Empat menteri senior dalam kabinet pemerintahan Israel pada Ahad (20/4) menyerukan agar negara itu segera menggabungkan wilayah Tepi Barat yang saat ini masih berstatus wilayah pendudukan.
Seruan itu disampaikan dalam acara peresmian kawasan pemukiman baru di Har Bracha, salah satu permukiman Israel yang terletak di wilayah Tepi Barat.
Menurut laporan lembaga penyiaran resmi Israel, Kan, para menteri yang hadir dalam acara tersebut mendesak pemerintah untuk mengambil langkah konkret dalam menerapkan kedaulatan penuh Israel atas Tepi Barat.
Mereka adalah Menteri Pertahanan, Israel Katz, Menteri Permukiman, Orit Strock, Menteri Kehakiman, Yariv Levin, dan Menteri Urusan Negev dan Galilea, Yitzhak Wasserlauf.
“Permukiman adalah garis pertahanan terdepan Israel,” ujar Katz dalam sambutannya.
Ia juga menegaskan bahwa Israel akan terus melakukan operasi militer terhadap apa yang disebutnya sebagai “terorisme di wilayah Samaria Utara”. Istilah yang kerap digunakan oleh pemerintah Israel untuk merujuk pada bagian utara Tepi Barat.
Sejak beberapa bulan terakhir, pemerintah Israel secara de facto telah mengambil sejumlah langkah yang dinilai sebagai bagian dari strategi aneksasi Tepi Barat.
Pada Maret lalu, Dewan Keamanan Nasional menyetujui pemisahan 13 kawasan permukiman di wilayah itu sebagai upaya awal menuju pengakuan resmi terhadap status legal mereka.
Menteri Keuangan Bezalel Smotrich bahkan menyatakan bahwa pemerintah telah mulai mengambil langkah awal menuju penerapan kedaulatan penuh di wilayah tersebut.
Pernyataan-pernyataan ini muncul di tengah situasi yang semakin kompleks, menyusul perang yang berlangsung di Gaza sejak 7 Oktober 2023.

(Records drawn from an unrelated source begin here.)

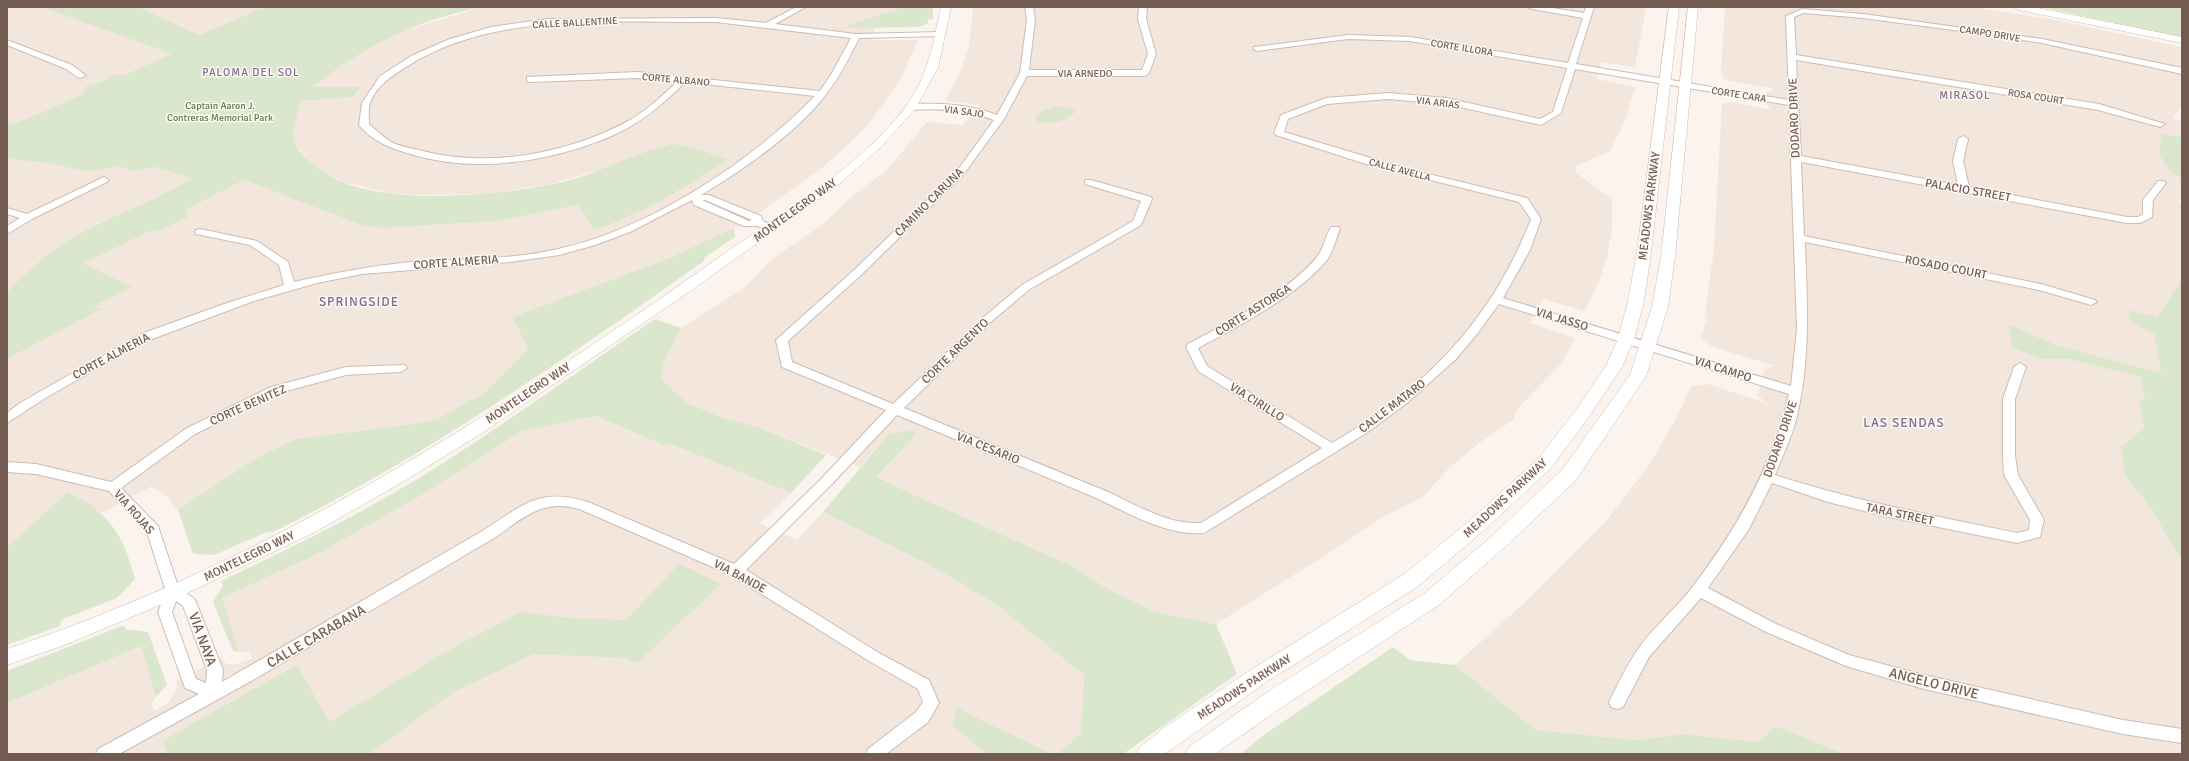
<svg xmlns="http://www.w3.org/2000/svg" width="2189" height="761" font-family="Signika,sans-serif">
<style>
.residential{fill:#f2e6dd}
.green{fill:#dae7cd}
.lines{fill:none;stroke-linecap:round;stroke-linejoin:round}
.minor-casing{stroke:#ccbcb4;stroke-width:2}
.tertiary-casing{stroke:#ccbcb4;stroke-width:1}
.secondary-casing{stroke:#d1beb4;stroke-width:1}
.minor{fill:#fff;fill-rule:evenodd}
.tertiary{fill:#fff;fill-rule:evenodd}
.secondary{fill:#fff;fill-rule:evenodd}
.labels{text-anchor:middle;stroke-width:3;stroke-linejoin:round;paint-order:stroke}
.far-street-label{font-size:10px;fill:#745b52;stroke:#fdf9f4}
.far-park-label{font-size:10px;fill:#5e784c;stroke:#fdf9f4}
.far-neighbourhood-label{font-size:11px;letter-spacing:1px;fill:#7f6b8f;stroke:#fdf9f4}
.street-label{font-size:12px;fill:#745b52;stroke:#fdf9f4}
.neighbourhood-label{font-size:13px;letter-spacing:1px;fill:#7f6b8f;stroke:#fdf9f4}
.near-street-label{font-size:14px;fill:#745b52;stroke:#fdf9f4}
</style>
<rect width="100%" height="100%" fill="#fbf4ee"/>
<path class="residential" d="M7,7H41L173,54L124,75H112L101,82L86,86L84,94L21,121L7,125Z
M139,7H268L249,13L248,15L199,35Z
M483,7H904L848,28H875L871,40H918L900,80L868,125L847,146L818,171L755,216L727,233L670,258L514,317L528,349L483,394L464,406L437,419L414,424L296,439L258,457L178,510L168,498L152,486L102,513L68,492L7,547V359L100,309L94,306L131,287L84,263L148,231L162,230L188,217L185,210L244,180L364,226L384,228L497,221L578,205L594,230L647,208L682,189L727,160L671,143L614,166L550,184L484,194L420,195L390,193L343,182L325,173L310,162L294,143L292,128L302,101L353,97L362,88L312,87L342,63L382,41L406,30Z
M973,7H1646L1635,67L1601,62L1597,79L1635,87L1625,121L1610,151L1576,166V173L1612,199V228L1607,257L1600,278L1585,311L1543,299L1530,323L1575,338L1561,364L1518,408L1513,420L1479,443L1448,469L1423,497L1381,518L1321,558L1216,624L1155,612L1108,589L1074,567L910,493L876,475L917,434L908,430L889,434L860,467L758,427L726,419L687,403L661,379L663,364L681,328L744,288L772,259L822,225L850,198L887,170L927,122L963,125L980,105L945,101L960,72L969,46Z
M1725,7H1973L2055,20L2182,47V106L2173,118L2182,122V137L2162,135L2177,176L2182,178V199L2177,201L2182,203V279L2157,317L2129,310V317L2154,334L2161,373L2059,346L2009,326L2013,348L2041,359H2068L2140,377L2145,400L2139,402L2144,428L2121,448L2125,475L2152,510L2176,552L2182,558V754H1844L1776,726L1760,742L1683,734L1637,740L1536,730L1455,665L1523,604L1608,519L1649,465L1678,415L1691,386L1707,384L1767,403L1758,396L1764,369L1775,366L1711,346L1701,337L1707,319L1705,317L1714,248L1722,104L1731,102L1772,110L1767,106V92L1774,89L1730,81L1723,78L1721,73Z
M7,159L50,163L87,172L118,167L126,168L132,172L155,167L191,178L151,201L99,223L76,236L56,249L7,292Z
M596,416L664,446L671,444L791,493L760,523L764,525L797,540L823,512L930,565L994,603L1084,675L1081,733L1058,754H1052L958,709L953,725L987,754H7V703L141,646L156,697L151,704L155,711L168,703L174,695L177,689V680L221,658L225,663L232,665L252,659L250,652H239L222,598L315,555L417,498L522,431Z"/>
<path class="green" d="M41,7H139L199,35L247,15L249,13L268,7H483C421,18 361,47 313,87H362L353,97L302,101C288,138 288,145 321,170C374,212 526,195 587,175C601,170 665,143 672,144C687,145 713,155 728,159C686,188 642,214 594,230L578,205L497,221L384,228L364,226L244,180L185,210L188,217L162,230L148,232L84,263L132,287L94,306L101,309L7,359V292L13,286C38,261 67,238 100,223C131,209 162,197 191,178L155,167L131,172L126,168L118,167L87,172L50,163L7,159V125L21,121L84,94L86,86L101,82L112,75H124L172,54Z
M904,7H933V19L928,20V23L919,27L847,28V26Z
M2041,7H2182V37Z
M1056,106L1073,109L1075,112C1065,122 1049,126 1036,121V117L1041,112Z
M2162,134L2182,137V178L2171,173L2159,154Z
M734,228L735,237L705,257L704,261C565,359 425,457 273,532H267L214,555L193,554L178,510L258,457L296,439L414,424L437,419L483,394L528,349L513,317L670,258Z
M2182,279V558L2176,552L2152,510L2125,475L2121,447L2144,428L2139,402L2145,400L2140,377L2068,359H2041L2012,348L2009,325L2059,346L2161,373L2154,334L2127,319L2129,316V310L2157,317Z
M655,319L681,328L663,364L661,379L687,403L726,419L758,427L826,455L791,493L671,444L665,446L596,416L522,431L417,498L315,555L222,598L239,652L233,651L213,602L223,586L221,581C293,547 365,512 432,470C508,422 581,369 655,319Z
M908,430L917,434L876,476L910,493L1074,567L1108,589L1155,612L1216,624L1237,674L1123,754H1058L1081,733L1084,675L994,603L930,565L823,512L889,434Z
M68,492C110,513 123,534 135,579L117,598L61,620L60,626L7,645V547Z
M679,564L721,584L637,663L625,658L533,654L454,692L369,754H168L162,741L297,665L329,722L456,646L521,612L568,618L626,620Z
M124,625L126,629L148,632L167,685L156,697L141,646L7,703V671Z
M1393,647L1410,660L1455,665L1536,730L1637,740L1683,734L1759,742L1776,726L1844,754H1241L1261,737Z
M958,708L965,712L1052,754H987L952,725Z"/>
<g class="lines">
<g class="minor-casing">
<path id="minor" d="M796,7H806L775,24L856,34L941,32L945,34L941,36L859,38C850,56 842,73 830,89C801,130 745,169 701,195H709L761,216L763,221L776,228L775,230L771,231L757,226H744L694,205L692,200L630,232L595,245L559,255L510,262L362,274L317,283L254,301L144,342L47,397L7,423V413L20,403L141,334L224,304L284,285L279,265L250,245L196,234L195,232L196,230L200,229L257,241L288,262L294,282C333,273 371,266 410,262C459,259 510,260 558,249C649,229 751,162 815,96L685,82C662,106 638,125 607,138C548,162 476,173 414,155C393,149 374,143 359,125L362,103L380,76L413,55L450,39L491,27L548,19L716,18L766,23ZM716,22L851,38L832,73L820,91L638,72L527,77V81L530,82L638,78L677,82C662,96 647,110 630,120C568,154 487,169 419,150C411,148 403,147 395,144C385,139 377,131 369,124C369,118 368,109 370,103C376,86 392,76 406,67C495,10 615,23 716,22ZM702,200H705L752,220L749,221Z
M1025,7H1033L1035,20L1029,70H1142L1148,54L1138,19L1139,7H1147L1146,19L1156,54L1149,73L1145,76H1027L1004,119L963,175L861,275L788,341L792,362L893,404L984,317L1022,285L1133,221L1141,201L1085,184V180H1091L1151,197L1152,199L1141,225L1030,289L992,321L904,408C969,435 1035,462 1101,489C1133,502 1165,525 1201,523L1322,448L1198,371L1186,347L1188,344C1229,322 1287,293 1317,257C1324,249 1325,236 1331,227H1339L1340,229C1336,238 1333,252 1327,260C1298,295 1238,327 1198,348L1207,366L1332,443C1425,389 1492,320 1531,219L1519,202L1366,164L1276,135L1274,133L1281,115L1326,98L1388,93L1446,98L1540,119L1553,112L1567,68L1410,41L1348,39L1257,51L1253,49L1254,47L1348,35L1410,37L1568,63L1583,18L1532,9L1528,7H1546L1584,13L1586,7H1594L1576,64L1789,100L1786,16L1802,9L1863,14L2042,39L2182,68V74L2042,43L1998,36L1863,18L1803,13L1794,17L1796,55L2099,104L2165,124L2160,127L2098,110L1796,60L1801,156L1958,185L1953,161L1958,139L1963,136L1968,139L1963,161L1969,187L2127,217H2138L2143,214V200L2158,181H2164L2166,183L2153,200L2152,217L2140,223H2127L1801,162L1804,236L2041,284L2095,300L2097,302L2091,305L2039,290L1805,242C1807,303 1811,360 1796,420C1791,439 1782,457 1775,475C1855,501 1935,516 2017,533L2029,530L2030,520L2004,475L2003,456V399L2014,367L2020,363L2026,367L2015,399V456L2018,475L2044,520L2040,537L2017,543L1884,516L1828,502L1772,483L1749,529L1708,588L1776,624L1849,655L1924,675L2123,720L2182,729V743L2123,734L1924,689L1846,666L1766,632L1701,598L1649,657L1623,707L1617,709L1611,707L1609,702C1618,684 1627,665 1638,649C1654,626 1677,608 1694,585C1738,527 1773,465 1789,394L1499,304L1477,334L1456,359L1407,403L1368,432L1204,533C1162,536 1125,510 1087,494C1024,468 960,441 897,415L831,485L746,570L879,653L929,680L939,703L928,722L886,754H866L868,749L916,712L923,702L918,689L869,661L731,575L579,509C542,498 522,519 494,538L253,680L119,754H96L98,749L199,694L185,688L158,612L166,592L147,532L109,491L36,474L7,472V462L36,464L111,482L187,428L271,387L346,367L405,365L407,368L401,372L346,375L279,393L195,434L121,488L158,526L179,589L194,598L196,602L223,670L222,682L484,530C523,505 539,487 588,502L734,564L821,479L886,410L782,367L776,340L853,271L957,171L994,120C967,110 939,108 911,110L907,107L911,104C940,103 970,104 997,115L1020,73L1027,20ZM1575,69L1789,105L1797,329L1791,386L1503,298L1530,250L1541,219L1527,198L1404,168L1284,132L1288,119L1327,104L1388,99L1446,104L1541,125L1561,113ZM176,601L183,606L207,670L206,683L196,679L172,612Z
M7,40L72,65L86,76L79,78L66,69L7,45Z
M104,177L109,180L107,182L32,219L7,234V226L20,218L7,214V208L27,214Z"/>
</g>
<g class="tertiary-casing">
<path id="tertiary" d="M941,7H951L938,68L915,109L880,148L838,185L696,287L482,433L406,480L315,532L179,597L62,646L7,665V649C267,563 499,413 721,256C781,214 864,164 907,105C929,74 933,43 941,7Z
M2014,7H2033L2182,37V43L2019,10Z"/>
</g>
<g class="secondary-casing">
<path id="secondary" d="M1669,7H1679L1651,252L1644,301L1634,339L1622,367L1588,418L1551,468L1482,532L1417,587L1265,683L1165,754H1136L1140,747L1165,727L1249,671L1403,575L1468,522L1539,458L1576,410L1606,366L1618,339L1628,301L1637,252Z
M1688,7H1698L1675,257L1668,307L1646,376L1576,480L1505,547L1439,605L1285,705L1215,754H1185L1189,747L1269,691L1425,593L1491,537L1562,470L1630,375L1652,307L1661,257Z"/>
</g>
<use href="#minor" class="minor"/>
<use href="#tertiary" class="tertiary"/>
<use href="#secondary" class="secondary"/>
</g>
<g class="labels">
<g class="far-street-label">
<text transform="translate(575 22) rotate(-3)" y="4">CALLE BALLENTINE</text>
<text transform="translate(1990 33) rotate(9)" y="4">CAMPO DRIVE</text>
<text transform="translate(1462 47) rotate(9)" y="4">CORTE ILLORA</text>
<text x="1085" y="77">VIA ARNEDO</text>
<text transform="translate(676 79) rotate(5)" y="4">CORTE ALBANO</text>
<text transform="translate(1739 94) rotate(9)" y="4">CORTE CARA</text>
<text transform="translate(2036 96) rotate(9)" y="4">ROSA COURT</text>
<text transform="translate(1438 102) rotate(7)" y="4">VIA ARIAS</text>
<text transform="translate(964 111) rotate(8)" y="4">VIA SAJO</text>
<text transform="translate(1400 169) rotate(15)" y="4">CALLE AVELLA</text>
</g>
<g class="far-park-label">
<text x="220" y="109">Captain Aaron J.<tspan x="220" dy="12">Contreras Memorial Park</tspan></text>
</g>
<g class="far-neighbourhood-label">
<text x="251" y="76">PALOMA DEL SOL</text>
<text x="1965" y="99">MIRASOL</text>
</g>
<g class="street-label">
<text transform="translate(1794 118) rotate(-92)" y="4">DODARO DRIVE</text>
<text transform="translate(1968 190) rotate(10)" y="4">PALACIO STREET</text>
<text transform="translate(929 202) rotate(-45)" y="4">CAMINO CARUNA</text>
<text transform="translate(1649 206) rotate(-83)" y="4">MEADOWS PARKWAY</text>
<text transform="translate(795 210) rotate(-36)" y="4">MONTELEGRO WAY</text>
<text transform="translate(456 262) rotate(-4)" y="4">CORTE ALMERIA</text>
<text transform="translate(1946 267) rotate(11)" y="4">ROSADO COURT</text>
<text transform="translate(1253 310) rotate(-32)" y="4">CORTE ASTORGA</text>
<text transform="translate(1562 319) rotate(17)" y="4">VIA JASSO</text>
<text transform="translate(955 351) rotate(-44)" y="4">CORTE ARGENTO</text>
<text transform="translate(111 356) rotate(-28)" y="4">CORTE ALMERIA</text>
<text transform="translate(1723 369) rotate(18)" y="4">VIA CAMPO</text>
<text transform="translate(528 393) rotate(-34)" y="4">MONTELEGRO WAY</text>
<text transform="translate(1257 402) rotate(32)" y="4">VIA CIRILLO</text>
<text transform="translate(248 405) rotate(-24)" y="4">CORTE BENITEZ</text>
<text transform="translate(1392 406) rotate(-37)" y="4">CALLE MATARO</text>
<text transform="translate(1780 439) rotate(-71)" y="4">DODARO DRIVE</text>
<text transform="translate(988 448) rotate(22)" y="4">VIA CESARIO</text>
<text transform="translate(1505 498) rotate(-43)" y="4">MEADOWS PARKWAY</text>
<text transform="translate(134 512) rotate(49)" y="4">VIA ROJAS</text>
<text transform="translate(1900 514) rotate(12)" y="4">TARA STREET</text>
<text transform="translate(249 556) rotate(-26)" y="4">MONTELEGRO WAY</text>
<text transform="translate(740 576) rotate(28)" y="4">VIA BANDE</text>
<text transform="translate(1244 687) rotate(-33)" y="4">MEADOWS PARKWAY</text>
</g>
<g class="neighbourhood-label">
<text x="359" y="306">SPRINGSIDE</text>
<text x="1904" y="427">LAS SENDAS</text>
</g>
<g class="near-street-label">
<text transform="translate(316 636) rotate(-30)" y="5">CALLE CARABANA</text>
<text transform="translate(203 639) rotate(70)" y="5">VIA NAYA</text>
<text transform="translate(1934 683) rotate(14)" y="5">ANGELO DRIVE</text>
</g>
</g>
<rect width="2189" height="761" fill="none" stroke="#745b52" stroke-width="16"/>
</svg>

Dalam berbagai kesempatan, Perdana Menteri Benjamin Netanyahu menyatakan penolakannya terhadap gagasan pembentukan negara Palestina serta menyampaikan niat pemerintahannya untuk secara resmi menggabungkan wilayah Tepi Barat.

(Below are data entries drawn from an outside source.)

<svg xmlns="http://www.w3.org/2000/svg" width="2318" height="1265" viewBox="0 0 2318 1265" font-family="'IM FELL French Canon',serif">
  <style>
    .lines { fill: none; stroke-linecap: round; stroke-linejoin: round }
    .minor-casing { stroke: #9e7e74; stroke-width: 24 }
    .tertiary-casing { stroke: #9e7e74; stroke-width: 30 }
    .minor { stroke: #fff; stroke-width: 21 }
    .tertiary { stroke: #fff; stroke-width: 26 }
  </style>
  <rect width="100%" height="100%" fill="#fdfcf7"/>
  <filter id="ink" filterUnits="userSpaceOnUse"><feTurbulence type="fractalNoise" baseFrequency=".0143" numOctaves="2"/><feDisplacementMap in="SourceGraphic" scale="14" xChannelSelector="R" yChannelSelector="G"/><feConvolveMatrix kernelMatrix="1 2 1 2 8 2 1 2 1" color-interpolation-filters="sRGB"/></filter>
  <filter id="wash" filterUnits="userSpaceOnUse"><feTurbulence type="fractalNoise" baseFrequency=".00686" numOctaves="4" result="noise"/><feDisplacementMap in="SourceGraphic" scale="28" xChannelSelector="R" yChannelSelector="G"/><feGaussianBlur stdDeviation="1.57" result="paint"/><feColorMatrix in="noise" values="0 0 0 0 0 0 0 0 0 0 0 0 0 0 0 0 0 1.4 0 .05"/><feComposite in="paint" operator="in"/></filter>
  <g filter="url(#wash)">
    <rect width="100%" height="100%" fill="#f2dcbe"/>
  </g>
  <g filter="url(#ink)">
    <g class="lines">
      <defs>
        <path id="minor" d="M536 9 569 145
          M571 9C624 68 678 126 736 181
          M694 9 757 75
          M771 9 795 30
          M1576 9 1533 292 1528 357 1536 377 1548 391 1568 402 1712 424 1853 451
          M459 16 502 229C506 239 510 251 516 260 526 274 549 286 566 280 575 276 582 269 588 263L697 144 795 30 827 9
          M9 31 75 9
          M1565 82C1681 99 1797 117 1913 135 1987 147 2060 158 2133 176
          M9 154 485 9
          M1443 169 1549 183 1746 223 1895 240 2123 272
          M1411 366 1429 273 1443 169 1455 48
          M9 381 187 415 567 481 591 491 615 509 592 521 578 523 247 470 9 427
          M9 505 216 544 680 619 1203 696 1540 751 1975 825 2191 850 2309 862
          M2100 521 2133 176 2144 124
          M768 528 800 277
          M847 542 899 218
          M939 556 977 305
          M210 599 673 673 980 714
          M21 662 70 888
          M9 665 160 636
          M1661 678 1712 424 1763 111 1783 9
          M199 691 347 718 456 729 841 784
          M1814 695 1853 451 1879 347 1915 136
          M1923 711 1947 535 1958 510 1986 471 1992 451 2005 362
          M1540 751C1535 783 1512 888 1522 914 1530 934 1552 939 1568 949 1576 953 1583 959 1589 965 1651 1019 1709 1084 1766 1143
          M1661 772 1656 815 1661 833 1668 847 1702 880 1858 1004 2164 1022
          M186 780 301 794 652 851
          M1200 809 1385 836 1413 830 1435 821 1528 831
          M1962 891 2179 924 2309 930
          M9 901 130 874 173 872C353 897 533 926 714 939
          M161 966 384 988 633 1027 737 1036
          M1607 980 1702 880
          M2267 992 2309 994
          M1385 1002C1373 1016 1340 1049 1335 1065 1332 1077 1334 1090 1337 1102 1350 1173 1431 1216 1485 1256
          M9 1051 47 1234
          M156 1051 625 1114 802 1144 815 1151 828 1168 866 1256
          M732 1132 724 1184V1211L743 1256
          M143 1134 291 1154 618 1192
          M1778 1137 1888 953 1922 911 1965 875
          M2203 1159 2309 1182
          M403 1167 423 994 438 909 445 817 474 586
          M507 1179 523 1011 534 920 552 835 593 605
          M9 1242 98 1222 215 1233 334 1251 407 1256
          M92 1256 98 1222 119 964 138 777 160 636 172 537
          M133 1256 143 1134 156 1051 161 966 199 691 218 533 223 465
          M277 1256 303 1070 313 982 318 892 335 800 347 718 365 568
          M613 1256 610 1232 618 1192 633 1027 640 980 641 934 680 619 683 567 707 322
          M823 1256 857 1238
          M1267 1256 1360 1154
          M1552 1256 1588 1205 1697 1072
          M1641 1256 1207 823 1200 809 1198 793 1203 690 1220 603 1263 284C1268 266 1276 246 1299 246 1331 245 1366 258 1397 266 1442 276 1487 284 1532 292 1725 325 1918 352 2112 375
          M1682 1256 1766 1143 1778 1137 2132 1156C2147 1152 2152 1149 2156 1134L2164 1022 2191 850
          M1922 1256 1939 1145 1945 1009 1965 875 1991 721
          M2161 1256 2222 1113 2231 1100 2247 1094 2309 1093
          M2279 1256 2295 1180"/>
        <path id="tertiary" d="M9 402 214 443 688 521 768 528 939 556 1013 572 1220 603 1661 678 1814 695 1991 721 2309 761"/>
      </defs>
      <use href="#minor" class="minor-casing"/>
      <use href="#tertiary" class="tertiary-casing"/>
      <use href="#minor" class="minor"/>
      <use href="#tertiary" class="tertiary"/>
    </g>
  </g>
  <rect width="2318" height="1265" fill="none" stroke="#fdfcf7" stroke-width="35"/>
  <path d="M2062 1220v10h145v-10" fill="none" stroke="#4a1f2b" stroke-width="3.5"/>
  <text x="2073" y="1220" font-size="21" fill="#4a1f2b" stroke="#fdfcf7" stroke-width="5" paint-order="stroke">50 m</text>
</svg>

Kekerasan dan ekspansi permukiman
Seiring dengan agresi militer Israel di Gaza, tindakan kekerasan dan ekspansi permukiman di Tepi Barat juga meningkat tajam.
Sejak Januari 2024, wilayah utara Tepi Barat mengalami tekanan militer yang intens, disertai upaya sistematis untuk mengusir warga Palestina dari tanah mereka.
Pemerintah Palestina memperingatkan bahwa jika Israel secara resmi mencaplok Tepi Barat, maka hal itu akan menandai akhir dari kemungkinan solusi dua negara.
Sementara itu, gelombang kekerasan juga terus meningkat di wilayah Tepi Barat, termasuk Yerusalem Timur.
Sejak Oktober 2023, tercatat sedikitnya 954 warga Palestina gugur dan hampir 7.000 lainnya terluka akibat serangan yang dilakukan oleh pasukan Israel dan kelompok pemukim. Lebih dari 16.400 warga Palestina juga dilaporkan telah ditangkap dalam periode yang sama.
Adapun di Jalur Gaza, operasi militer Israel yang didukung penuh oleh Amerika Serikat (AS) telah menyebabkan lebih dari 168.000 korban jiwa dan luka-luka. Mayoritas di antaranya adalah perempuan dan anak-anak. Hingga kini, lebih dari 11.000 orang dilaporkan masih hilang.